Since I gave my life to Jesus on October 6th, 2019, I have not wavered from my belief or faith. I can say with total confidence that sin disgusts me and it hurts me so very much to see the kind of lawlessness that abounds in the lives of those I know and don’t know. I want so much to see people fall in love with Jesus and desire to live according to His ways and His will. God saw fit to disciple me personally, showing me very quickly all the things I had to die to in order to follow Him. It hasn’t been without pain either. I have had to take a long hard grueling look in the mirror and face some hard truths about whom I was and who I am not. I believed a lie for a lot of years. In the end of my life in the world, I used to refer to myself as “I am.” It doesn’t get more demonic than that. I do not believe that a saved person and consciously say that they are “I am.” And I had to face that truth. One thing that stands out to me from the Bible is how in the beginning, God created all people with one reason, to worship Him. So that tells me, that all human beings on this planet Earth are created still to this day for one purpose, to worship God. And that is why our entire reason for being saved to tell others about this beautiful, transformative life we have as a result of the free gift of Salvation. And what’s so crazy is that it’s a choice we all have to make. It’s so much more than a paragraph of words that we read, or a prayer that we may repeat in a church service. It’s an intimate encounter with Jesus that each person has to have on their own.

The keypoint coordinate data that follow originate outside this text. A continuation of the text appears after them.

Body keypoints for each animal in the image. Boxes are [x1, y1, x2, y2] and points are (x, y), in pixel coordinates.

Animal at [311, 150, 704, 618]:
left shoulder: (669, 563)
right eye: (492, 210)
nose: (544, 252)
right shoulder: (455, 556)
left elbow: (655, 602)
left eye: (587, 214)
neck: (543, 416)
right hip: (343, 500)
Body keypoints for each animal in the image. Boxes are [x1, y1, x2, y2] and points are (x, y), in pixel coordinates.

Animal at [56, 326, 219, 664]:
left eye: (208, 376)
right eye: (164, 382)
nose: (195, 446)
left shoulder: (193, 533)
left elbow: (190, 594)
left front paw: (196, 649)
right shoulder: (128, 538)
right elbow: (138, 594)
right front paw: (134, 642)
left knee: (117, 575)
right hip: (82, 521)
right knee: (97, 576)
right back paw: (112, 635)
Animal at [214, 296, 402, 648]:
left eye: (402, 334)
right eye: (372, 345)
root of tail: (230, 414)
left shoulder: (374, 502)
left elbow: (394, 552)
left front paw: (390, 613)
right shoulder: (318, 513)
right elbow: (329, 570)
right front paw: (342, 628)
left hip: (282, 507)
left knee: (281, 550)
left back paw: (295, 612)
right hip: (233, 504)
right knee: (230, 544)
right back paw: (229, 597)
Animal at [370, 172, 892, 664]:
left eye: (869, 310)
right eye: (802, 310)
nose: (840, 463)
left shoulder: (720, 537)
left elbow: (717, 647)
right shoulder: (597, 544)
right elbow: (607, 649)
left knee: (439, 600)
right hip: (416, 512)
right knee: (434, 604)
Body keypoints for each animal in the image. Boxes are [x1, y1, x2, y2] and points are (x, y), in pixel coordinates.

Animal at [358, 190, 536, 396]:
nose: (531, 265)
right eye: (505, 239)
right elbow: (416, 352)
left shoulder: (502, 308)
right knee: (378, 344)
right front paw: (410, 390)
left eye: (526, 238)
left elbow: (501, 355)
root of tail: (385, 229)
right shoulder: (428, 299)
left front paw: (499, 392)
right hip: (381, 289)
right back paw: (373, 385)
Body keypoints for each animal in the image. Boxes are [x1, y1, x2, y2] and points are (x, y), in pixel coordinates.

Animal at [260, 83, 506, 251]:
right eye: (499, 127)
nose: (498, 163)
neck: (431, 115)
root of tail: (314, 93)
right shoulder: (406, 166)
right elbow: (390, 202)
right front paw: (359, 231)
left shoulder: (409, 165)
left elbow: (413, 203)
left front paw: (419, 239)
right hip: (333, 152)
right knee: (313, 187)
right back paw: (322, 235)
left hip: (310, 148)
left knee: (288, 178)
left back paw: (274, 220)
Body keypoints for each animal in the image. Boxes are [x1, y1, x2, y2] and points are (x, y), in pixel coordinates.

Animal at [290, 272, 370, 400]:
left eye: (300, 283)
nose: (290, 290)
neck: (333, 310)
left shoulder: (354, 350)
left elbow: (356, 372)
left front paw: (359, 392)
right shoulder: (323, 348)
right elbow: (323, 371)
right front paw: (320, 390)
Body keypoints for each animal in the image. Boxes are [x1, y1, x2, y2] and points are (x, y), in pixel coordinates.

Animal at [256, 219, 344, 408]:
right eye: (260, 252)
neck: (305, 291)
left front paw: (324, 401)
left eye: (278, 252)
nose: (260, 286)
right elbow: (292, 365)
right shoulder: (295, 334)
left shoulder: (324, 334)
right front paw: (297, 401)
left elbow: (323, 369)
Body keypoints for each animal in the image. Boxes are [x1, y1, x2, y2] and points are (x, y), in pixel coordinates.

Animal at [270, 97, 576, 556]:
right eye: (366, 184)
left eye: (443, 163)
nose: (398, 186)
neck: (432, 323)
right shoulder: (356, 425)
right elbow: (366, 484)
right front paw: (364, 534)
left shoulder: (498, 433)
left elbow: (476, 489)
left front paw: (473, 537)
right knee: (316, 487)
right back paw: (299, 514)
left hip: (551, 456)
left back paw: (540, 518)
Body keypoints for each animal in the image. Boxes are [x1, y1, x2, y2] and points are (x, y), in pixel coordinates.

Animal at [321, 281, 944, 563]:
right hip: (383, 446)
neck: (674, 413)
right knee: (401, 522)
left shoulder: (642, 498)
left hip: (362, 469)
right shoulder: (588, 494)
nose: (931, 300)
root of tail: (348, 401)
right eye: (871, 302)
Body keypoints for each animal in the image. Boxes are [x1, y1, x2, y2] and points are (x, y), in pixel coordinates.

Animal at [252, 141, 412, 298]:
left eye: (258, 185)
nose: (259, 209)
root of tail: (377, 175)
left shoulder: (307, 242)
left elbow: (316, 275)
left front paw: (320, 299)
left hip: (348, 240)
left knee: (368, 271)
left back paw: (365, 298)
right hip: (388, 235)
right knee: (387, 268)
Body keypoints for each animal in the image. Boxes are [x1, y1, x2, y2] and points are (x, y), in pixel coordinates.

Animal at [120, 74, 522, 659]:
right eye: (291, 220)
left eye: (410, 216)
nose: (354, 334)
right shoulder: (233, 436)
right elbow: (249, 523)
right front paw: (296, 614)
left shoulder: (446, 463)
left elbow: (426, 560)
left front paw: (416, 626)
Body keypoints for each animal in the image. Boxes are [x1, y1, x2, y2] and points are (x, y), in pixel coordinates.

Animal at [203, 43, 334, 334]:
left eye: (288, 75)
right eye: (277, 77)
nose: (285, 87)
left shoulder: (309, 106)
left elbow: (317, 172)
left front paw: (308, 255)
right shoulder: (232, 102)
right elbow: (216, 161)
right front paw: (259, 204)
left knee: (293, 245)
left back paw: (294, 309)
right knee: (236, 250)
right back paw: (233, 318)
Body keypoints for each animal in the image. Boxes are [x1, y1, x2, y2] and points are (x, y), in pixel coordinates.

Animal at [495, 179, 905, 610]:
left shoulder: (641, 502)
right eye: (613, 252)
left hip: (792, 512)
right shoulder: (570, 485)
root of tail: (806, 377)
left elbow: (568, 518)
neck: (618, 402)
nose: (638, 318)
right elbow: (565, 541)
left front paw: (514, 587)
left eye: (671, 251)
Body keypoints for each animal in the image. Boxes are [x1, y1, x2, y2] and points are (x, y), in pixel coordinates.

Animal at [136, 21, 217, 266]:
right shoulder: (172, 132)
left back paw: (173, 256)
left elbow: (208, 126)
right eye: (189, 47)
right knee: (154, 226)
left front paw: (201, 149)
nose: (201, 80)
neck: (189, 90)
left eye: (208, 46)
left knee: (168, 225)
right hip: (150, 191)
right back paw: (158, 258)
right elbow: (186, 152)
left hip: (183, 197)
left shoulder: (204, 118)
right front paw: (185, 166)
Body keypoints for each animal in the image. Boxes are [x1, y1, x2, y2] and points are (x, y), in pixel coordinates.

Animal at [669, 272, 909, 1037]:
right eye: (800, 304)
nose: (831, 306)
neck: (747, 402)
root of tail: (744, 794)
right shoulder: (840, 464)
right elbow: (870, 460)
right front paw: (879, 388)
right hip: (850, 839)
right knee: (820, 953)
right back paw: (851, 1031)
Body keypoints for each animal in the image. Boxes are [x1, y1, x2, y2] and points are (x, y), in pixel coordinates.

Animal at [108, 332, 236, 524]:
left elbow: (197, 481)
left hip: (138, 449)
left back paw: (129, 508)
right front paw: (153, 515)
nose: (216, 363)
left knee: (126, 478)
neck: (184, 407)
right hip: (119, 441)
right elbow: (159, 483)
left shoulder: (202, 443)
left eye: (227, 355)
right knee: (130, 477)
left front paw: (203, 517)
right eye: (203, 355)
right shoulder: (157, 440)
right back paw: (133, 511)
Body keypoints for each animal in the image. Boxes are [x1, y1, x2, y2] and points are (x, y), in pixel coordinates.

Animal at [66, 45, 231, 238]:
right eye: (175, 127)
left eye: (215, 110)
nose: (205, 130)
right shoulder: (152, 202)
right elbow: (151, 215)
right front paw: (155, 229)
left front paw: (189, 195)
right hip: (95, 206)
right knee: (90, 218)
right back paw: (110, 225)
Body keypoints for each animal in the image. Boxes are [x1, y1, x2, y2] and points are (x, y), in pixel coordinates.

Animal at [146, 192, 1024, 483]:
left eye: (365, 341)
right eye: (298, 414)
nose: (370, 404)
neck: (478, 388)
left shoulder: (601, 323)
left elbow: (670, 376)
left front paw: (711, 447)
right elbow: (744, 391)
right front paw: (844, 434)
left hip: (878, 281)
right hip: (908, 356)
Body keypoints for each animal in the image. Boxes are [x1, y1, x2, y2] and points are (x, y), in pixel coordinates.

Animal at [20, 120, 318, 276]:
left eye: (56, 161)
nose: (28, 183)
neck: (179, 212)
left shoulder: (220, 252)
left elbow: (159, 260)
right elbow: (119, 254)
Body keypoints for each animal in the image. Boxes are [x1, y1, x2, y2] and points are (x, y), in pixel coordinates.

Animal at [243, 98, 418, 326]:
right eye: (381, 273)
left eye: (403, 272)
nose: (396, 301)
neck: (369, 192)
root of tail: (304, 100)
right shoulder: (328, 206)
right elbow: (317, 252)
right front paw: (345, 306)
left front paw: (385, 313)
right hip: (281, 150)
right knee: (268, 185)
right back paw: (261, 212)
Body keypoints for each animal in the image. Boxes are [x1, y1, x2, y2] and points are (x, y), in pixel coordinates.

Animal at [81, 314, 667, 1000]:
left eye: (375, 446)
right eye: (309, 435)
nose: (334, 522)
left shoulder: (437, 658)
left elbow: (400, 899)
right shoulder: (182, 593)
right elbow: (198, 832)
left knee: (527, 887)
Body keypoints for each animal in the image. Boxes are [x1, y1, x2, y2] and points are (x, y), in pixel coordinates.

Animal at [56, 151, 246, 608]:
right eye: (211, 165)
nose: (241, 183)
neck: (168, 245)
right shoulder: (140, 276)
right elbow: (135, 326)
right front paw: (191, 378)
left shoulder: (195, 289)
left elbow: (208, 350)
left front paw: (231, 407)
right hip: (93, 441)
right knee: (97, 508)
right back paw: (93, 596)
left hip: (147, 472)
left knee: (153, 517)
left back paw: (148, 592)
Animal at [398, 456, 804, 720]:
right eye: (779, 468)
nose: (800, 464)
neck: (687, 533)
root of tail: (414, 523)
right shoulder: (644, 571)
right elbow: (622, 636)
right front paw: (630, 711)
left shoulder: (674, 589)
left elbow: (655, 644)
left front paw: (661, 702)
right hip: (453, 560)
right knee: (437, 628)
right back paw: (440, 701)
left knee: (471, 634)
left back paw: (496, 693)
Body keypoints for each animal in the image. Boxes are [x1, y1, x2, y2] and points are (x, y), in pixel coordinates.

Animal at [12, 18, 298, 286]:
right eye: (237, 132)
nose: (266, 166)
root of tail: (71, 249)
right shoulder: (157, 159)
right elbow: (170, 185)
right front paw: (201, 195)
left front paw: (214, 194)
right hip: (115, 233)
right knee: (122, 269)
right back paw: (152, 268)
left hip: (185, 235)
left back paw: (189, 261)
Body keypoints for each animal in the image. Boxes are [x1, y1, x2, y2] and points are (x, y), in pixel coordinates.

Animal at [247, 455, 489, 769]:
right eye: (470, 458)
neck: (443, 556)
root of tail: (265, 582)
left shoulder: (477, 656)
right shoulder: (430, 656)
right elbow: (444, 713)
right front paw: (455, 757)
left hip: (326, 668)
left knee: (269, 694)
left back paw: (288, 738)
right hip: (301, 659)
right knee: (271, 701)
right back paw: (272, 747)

So my friends, in saying all that, let’s go out and water that seed that is in the heart of every human being. Let’s go and tell everyone we may encounter about a life changing experience they too can have by the Seed that is in their heart already. “For I am not ashamed of the gospel of Christ, for it is the power of God to salvation for everyone who believes, for the Jews, first and also for the Greek. For in it the righteousness of God is revealed from faith to faith, as it is written, ‘The just shall live by faith’” (Romans 1:16-17) NKJV.